» ASSIGNED TASK
Below are the entries; give again exactly the lines from the one mentioning "August 2018" through the one mentioning "Rent private jet to vegas. What", inclusive.
============
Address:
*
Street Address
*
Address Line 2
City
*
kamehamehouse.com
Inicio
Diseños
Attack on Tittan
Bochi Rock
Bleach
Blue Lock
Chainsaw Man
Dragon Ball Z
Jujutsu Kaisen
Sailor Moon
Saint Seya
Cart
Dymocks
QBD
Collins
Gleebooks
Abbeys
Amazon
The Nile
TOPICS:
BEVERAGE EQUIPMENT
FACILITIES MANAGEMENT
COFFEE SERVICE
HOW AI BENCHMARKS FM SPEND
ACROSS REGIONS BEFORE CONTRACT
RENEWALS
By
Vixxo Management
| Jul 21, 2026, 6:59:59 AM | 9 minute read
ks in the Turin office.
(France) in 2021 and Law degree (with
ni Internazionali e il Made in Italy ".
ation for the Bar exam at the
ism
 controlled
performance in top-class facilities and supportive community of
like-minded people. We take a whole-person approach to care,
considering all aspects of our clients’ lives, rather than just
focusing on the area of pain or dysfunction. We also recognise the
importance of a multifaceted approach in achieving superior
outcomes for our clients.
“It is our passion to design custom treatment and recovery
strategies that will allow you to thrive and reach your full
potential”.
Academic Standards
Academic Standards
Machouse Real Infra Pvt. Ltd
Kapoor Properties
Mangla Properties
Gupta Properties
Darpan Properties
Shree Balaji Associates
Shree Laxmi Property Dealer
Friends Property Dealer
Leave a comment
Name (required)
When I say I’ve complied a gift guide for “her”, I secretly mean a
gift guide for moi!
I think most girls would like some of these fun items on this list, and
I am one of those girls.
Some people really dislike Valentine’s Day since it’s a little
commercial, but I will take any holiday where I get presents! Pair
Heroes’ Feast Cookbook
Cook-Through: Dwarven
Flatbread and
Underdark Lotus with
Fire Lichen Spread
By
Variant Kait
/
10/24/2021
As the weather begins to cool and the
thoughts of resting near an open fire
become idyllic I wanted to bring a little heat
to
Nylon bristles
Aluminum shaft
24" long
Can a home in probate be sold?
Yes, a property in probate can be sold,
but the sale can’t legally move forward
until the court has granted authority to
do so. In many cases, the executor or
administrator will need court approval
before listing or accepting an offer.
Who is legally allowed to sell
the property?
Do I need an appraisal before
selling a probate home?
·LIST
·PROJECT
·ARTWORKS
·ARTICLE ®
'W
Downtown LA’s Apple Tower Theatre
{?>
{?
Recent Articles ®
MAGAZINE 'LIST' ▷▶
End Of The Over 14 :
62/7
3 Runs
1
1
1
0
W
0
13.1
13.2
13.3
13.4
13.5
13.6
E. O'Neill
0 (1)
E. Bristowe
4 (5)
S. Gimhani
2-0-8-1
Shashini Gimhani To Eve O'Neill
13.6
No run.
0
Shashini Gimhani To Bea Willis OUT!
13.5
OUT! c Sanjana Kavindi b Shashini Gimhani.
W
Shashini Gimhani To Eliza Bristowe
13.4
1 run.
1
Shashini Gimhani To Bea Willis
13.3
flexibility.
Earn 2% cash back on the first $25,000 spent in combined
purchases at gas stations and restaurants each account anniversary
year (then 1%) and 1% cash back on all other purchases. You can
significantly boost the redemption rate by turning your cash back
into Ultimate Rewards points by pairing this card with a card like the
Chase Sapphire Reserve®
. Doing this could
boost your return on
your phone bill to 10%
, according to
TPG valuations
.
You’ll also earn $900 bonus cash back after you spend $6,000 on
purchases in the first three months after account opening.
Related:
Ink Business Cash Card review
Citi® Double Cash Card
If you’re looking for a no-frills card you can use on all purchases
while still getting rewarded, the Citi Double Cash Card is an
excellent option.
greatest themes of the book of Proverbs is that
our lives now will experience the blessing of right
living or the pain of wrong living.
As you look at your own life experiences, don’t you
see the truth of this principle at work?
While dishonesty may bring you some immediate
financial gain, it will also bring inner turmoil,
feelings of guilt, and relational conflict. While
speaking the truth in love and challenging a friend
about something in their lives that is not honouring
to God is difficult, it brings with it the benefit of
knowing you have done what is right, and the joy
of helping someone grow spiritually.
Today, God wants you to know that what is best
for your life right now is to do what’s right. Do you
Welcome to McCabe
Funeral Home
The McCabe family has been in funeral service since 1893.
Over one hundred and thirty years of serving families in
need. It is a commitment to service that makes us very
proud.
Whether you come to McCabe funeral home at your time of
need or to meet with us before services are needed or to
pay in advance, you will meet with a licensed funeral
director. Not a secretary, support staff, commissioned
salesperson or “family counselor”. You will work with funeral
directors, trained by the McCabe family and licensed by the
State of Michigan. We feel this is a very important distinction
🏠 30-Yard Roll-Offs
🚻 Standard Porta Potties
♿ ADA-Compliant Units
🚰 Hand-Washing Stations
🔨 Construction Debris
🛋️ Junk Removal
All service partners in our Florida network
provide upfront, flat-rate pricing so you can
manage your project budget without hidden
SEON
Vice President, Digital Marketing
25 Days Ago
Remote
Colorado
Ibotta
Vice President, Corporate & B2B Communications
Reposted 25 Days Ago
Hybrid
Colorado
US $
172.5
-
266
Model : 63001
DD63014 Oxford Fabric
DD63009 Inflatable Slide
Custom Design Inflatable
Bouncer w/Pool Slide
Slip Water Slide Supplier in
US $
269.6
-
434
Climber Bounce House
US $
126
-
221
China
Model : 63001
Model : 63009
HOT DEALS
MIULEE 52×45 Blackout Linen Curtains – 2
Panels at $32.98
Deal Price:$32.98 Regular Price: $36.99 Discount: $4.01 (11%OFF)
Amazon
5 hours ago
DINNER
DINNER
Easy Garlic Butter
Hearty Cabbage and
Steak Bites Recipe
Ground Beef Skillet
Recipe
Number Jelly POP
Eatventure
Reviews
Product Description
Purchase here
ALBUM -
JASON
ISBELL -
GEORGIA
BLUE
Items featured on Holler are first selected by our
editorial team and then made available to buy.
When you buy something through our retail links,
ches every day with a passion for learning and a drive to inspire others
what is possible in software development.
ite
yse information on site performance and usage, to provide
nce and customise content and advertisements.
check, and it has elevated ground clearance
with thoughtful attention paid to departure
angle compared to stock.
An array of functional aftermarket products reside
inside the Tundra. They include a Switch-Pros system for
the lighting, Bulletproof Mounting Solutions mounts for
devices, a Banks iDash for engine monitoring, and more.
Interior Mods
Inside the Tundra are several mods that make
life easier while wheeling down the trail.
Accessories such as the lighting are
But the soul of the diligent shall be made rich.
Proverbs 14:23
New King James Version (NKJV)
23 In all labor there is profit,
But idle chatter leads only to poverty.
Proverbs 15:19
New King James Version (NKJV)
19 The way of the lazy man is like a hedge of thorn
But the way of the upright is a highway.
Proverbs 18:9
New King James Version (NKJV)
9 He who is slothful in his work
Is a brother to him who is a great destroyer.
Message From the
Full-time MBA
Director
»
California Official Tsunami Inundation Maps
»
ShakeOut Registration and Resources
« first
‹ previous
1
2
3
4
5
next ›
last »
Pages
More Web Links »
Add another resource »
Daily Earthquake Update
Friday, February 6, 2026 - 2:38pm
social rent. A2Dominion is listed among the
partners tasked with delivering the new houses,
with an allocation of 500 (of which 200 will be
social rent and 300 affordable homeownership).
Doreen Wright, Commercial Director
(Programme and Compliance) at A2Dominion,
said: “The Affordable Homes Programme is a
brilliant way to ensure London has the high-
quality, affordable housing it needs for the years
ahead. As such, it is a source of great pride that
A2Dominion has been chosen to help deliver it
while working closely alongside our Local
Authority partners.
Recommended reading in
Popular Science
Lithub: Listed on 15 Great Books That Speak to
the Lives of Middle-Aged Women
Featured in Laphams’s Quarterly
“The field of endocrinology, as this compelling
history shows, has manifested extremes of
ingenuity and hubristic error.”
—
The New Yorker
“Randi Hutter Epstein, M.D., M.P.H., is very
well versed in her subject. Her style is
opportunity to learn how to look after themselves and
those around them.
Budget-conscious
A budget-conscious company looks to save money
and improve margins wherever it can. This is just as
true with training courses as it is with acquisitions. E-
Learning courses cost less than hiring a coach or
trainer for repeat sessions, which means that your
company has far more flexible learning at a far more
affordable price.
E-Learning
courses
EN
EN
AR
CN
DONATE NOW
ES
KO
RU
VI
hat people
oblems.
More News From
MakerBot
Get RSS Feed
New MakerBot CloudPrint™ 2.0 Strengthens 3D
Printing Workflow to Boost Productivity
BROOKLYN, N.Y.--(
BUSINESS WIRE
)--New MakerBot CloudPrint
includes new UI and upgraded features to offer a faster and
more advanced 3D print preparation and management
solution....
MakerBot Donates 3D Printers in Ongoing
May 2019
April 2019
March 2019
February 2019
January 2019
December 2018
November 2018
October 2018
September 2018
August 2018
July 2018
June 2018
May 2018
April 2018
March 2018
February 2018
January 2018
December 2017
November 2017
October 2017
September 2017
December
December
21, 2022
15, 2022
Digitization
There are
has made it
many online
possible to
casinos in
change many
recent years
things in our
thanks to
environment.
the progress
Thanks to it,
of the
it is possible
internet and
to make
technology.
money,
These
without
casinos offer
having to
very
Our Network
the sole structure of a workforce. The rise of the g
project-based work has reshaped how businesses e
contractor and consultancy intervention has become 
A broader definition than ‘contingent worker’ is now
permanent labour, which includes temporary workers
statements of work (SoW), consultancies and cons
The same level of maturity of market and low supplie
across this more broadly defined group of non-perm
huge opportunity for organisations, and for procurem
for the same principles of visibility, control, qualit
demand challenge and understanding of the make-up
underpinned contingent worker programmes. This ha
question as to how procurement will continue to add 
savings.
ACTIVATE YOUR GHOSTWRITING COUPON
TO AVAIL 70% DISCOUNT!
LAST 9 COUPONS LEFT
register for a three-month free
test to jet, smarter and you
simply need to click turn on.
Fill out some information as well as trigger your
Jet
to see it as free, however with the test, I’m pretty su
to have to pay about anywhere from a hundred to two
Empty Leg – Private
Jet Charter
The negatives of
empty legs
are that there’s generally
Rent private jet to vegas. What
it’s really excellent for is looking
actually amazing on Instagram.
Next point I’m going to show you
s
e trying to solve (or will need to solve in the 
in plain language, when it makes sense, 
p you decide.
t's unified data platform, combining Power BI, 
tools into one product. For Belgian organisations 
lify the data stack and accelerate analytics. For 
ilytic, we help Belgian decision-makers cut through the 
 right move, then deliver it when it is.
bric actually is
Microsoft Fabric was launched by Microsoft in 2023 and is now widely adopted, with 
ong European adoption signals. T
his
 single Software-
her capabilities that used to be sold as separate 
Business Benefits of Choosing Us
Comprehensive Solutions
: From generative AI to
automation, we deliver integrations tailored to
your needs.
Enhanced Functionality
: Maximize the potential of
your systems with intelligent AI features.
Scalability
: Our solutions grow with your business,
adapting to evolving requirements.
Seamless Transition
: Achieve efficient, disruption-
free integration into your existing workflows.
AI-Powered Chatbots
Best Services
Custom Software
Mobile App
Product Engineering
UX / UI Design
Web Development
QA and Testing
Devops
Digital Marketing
============
» RESPONSE TO THIS TASK
August 2018
July 2018
June 2018
May 2018
April 2018
March 2018
February 2018
January 2018
December 2017
November 2017
October 2017
September 2017
December
December
21, 2022
15, 2022
Digitization
There are
has made it
many online
possible to
casinos in
change many
recent years
things in our
thanks to
environment.
the progress
Thanks to it,
of the
it is possible
internet and
to make
technology.
money,
These
without
casinos offer
having to
very
Our Network
the sole structure of a workforce. The rise of the g
project-based work has reshaped how businesses e
contractor and consultancy intervention has become 
A broader definition than ‘contingent worker’ is now
permanent labour, which includes temporary workers
statements of work (SoW), consultancies and cons
The same level of maturity of market and low supplie
across this more broadly defined group of non-perm
huge opportunity for organisations, and for procurem
for the same principles of visibility, control, qualit
demand challenge and understanding of the make-up
underpinned contingent worker programmes. This ha
question as to how procurement will continue to add 
savings.
ACTIVATE YOUR GHOSTWRITING COUPON
TO AVAIL 70% DISCOUNT!
LAST 9 COUPONS LEFT
register for a three-month free
test to jet, smarter and you
simply need to click turn on.
Fill out some information as well as trigger your
Jet
to see it as free, however with the test, I’m pretty su
to have to pay about anywhere from a hundred to two
Empty Leg – Private
Jet Charter
The negatives of
empty legs
are that there’s generally
Rent private jet to vegas. What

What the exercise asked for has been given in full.